Zusammenfassung der Projektergebnisse

This project aimed to identify novel regulators that mediate morphological plant responses to warm temperatures (termed thermomorphogenesis) and to characterize their function within the known framework of molecular regulators that centers around the transcription factor PIF4. Using a forward genetic approach, we previously have isolated mutants which are compromised in their ability to elongate hypocotyls in response to elevated temperatures. Identification of the genes that cause the altered phenotype resulted in two promising candidates: D6PK and SMAX1. While SMAX1 function in thermomorphogenesis has recently been published by another group, we were able to show that D6PK is required for temperature-induced auxin to translocate from cotyledons into the hypocotyl to induce cell elongation. In a second approach, we aimed to specifically identify transcription factors that contribute to thermomorphogenesis regulation using the available TRANSPLANTA collection which allows inducible overexpression of hundreds of transcription factor genes. Here, several promising candidate genes were identified that caused hypersensitive or reduced temperature responses. While characterization of their potential role in thermomrophogenesis is ongoing for several of the identified TFs, we focused specifically on a group of (b)HLH transcription factors, some of which have previously been implicated as regulators of cell elongation. For several members of this TF family, a tripartite level of antagonistic regulation has been implicated in response to several stimuli.
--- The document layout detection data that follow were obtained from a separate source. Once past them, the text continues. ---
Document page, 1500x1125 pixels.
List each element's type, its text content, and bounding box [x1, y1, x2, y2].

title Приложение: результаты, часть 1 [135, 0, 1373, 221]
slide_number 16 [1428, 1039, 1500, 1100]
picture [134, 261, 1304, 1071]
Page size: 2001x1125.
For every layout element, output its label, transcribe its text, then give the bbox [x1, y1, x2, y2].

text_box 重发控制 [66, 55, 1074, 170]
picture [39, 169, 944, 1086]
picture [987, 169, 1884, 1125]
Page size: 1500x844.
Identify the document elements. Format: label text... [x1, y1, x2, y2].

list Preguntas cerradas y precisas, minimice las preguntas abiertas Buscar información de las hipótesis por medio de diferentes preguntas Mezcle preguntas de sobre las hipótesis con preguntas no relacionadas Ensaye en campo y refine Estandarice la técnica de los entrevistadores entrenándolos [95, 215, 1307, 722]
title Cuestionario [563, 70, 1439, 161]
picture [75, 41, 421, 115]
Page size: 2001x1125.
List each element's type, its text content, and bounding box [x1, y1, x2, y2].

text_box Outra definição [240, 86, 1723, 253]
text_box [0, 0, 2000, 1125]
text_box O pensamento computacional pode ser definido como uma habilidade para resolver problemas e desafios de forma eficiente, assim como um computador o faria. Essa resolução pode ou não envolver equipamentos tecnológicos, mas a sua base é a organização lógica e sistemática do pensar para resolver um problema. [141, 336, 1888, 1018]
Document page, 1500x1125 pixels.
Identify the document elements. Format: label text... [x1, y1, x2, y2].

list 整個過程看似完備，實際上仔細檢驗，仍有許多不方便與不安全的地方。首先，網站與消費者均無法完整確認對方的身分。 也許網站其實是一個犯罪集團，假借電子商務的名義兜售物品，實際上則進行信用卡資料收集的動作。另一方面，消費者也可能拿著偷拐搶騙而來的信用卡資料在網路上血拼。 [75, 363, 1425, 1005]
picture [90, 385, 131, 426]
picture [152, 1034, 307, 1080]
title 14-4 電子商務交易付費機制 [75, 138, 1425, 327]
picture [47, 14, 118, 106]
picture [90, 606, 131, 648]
This tri-antagonistic system involves the actual bHLH transcriptional regulators which can be repressed by binding to a HLH repressor. The repressor can be scavenged by binding of a secondary HLH repressor which thereby de-represses the inhibition of the actual transcriptional regulator. We were able to show that PIF4 function at warm ambient temperature can be modulated by PAR repressors and PRE secondary repressors and that loss of the respective genes affects thermomorphogenesis. Furthermore, PIF4 can bind to the promoter of its secondary repressor PRE1 which suggests a feed-forward regulation by which PIF4 can prevent its inhibition via PARs by inducing a secondary repressor (PREs) to scavenge the repressor (PARs).